• Passage to read:
It's not that education is not important. It's vital.
It's just that it is not a federal authority for profound reasons. The second thing about education is it is inherently as local as a thing can possibly be because the learning is in each student and they need others around to help them.
They need to be nearby. So that that I'm just reading the constitutional.
So these are the 17 things that you're talking. Is that correct? Yeah.
And as they are enumerated here. So then how is it that the Department of Education withstood any legal challenge? Well, how did we get to a place where we accepted that the federal government should have such a role?

You know, it was actually first formed in 1867.

And it was called, at the outset, the Department of Education.

And there was enormous pushback.

And so they downgraded it to a part of the Department of the Interior called the Bureau of Education. And it was to be a clearinghouse of information among the states.
No regulatory power. Just gather up facts and make them available to.
And it's defended on that ground for decades. And then in 1979, Jimmy Carter, who I read has a deal with the teachers union, elevates it to a department.
And it actually goes into operation two months before Ronald Reagan was elected president. and every Republican since Reagan has promised to get rid of it,

I think it's very possible that we've elected the one who will do it now. And it should be done because here's the numbers, right? First of all, it's a microcosm of what afflicts the most serious affliction in America.
There are 23 million, round numbers, permanent civilian employees of the government, state, local, and federal. 11 million are in education.
Is that right? Yeah, public education. So it's almost half.
Yeah. And of the 11, 6.7 million, which is more than half, are neither teachers nor teachers assistants.
So it's top heavy. You're trying to tell me seven out of 11 million of the employees of education in America publicly funded are not teachers.
6.7, yeah.

The non-teachers outnumber the teachers in public education.

And, you know, Hildall College starts charter schools, about 100 of them now. That's just incredible.
It's like the ratio is like 8 to 1 in favor of teachers because you don't need all that, right? and a lot of that is driven by funding from the Department of Education which directs a lot of the state spending because it demands that they do certain things and spend their own money on it too and hire people to manage it. So you need to decentralize.

• Excerpted data:
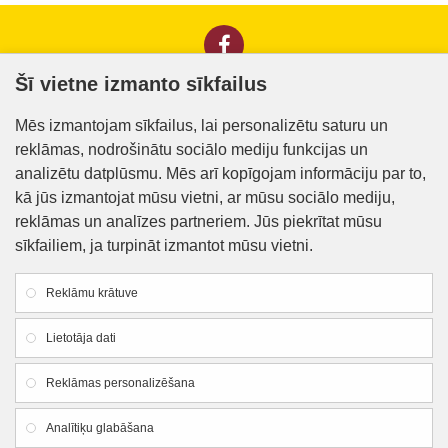
Šī vietne izmanto sīkfailus
Informācija klientiem
Mēs izmantojam sīkfailus, lai personalizētu saturu un
reklāmas, nodrošinātu sociālo mediju funkcijas un
Kontakti
analizētu datplūsmu. Mēs arī kopīgojam informāciju par to,
Piegāde un apmaksa
kā jūs izmantojat mūsu vietni, ar mūsu sociālo mediju,
reklāmas un analīzes partneriem. Jūs piekrītat mūsu
Preču iegādes nosacījumi
sīkfailiem, ja turpināt izmantot mūsu vietni.
Privātuma politika
Reklāmu krātuve
Atteikuma veidlapa
Lietotāja dati
Firmas rekvizīti
Reklāmas personalizēšana
SIA "Lauku apgāds un meliorācija"
Analītiķu glabāšana
Reg. Nr.:
44103005426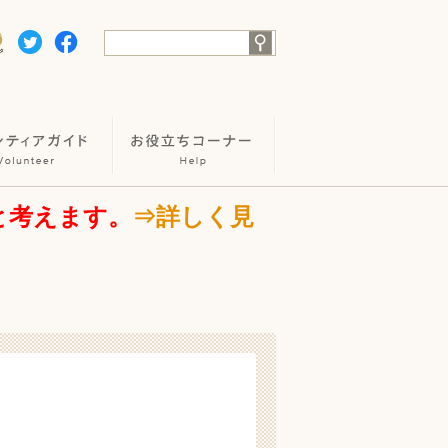
と考えます。
⇒詳しく見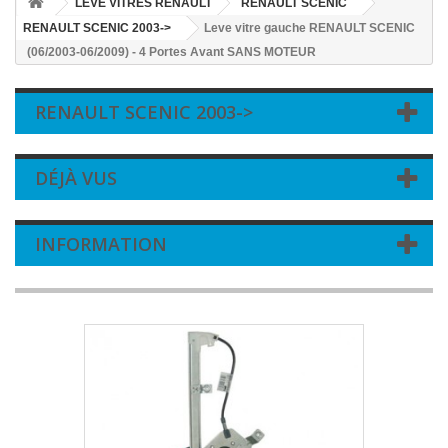
LEVE VITRES RENAULT
RENAULT SCENIC
RENAULT SCENIC 2003->
Leve vitre gauche RENAULT SCENIC
(06/2003-06/2009) - 4 Portes Avant SANS MOTEUR
RENAULT SCENIC 2003->
DÉJÀ VUS
INFORMATION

• Work instructions:
1. Answer these questions from the Department of Education transcript:
(a) In what year was the Department of Education first formed?
(b) What was it renamed after it was downgraded?
(c) How many of the 11 million public education employees are neither teachers nor teachers assistants?
2. Reproduce everything in the Department of Education transcript from "I think it's" down to "affliction in America.".
3. Say whether each statement agrees with the Department of Education transcript:
(a) The Bureau of Education had regulatory power.
(b) In 1979, Jimmy Carter elevated it to a department.
(c) About 11 million of the 23 million permanent civilian government employees are in education.
Work only from the Department of Education transcript.

• Task-by-task outputs:
1.
(a) 1867
(b) The Bureau of Education, a part of the Department of the Interior
(c) 6.7 million

2.
I think it's very possible that we've elected the one who will do it now. And it should be done because here's the numbers, right? First of all, it's a microcosm of what afflicts the most serious affliction in America.

3.
(a) No: "No regulatory power."
(b) Yes: "And then in 1979, Jimmy Carter, who I read has a deal with the teachers union, elevates it to a department."
(c) Yes: "There are 23 million, round numbers, permanent civilian employees of the government, state, local, and federal. 11 million are in education."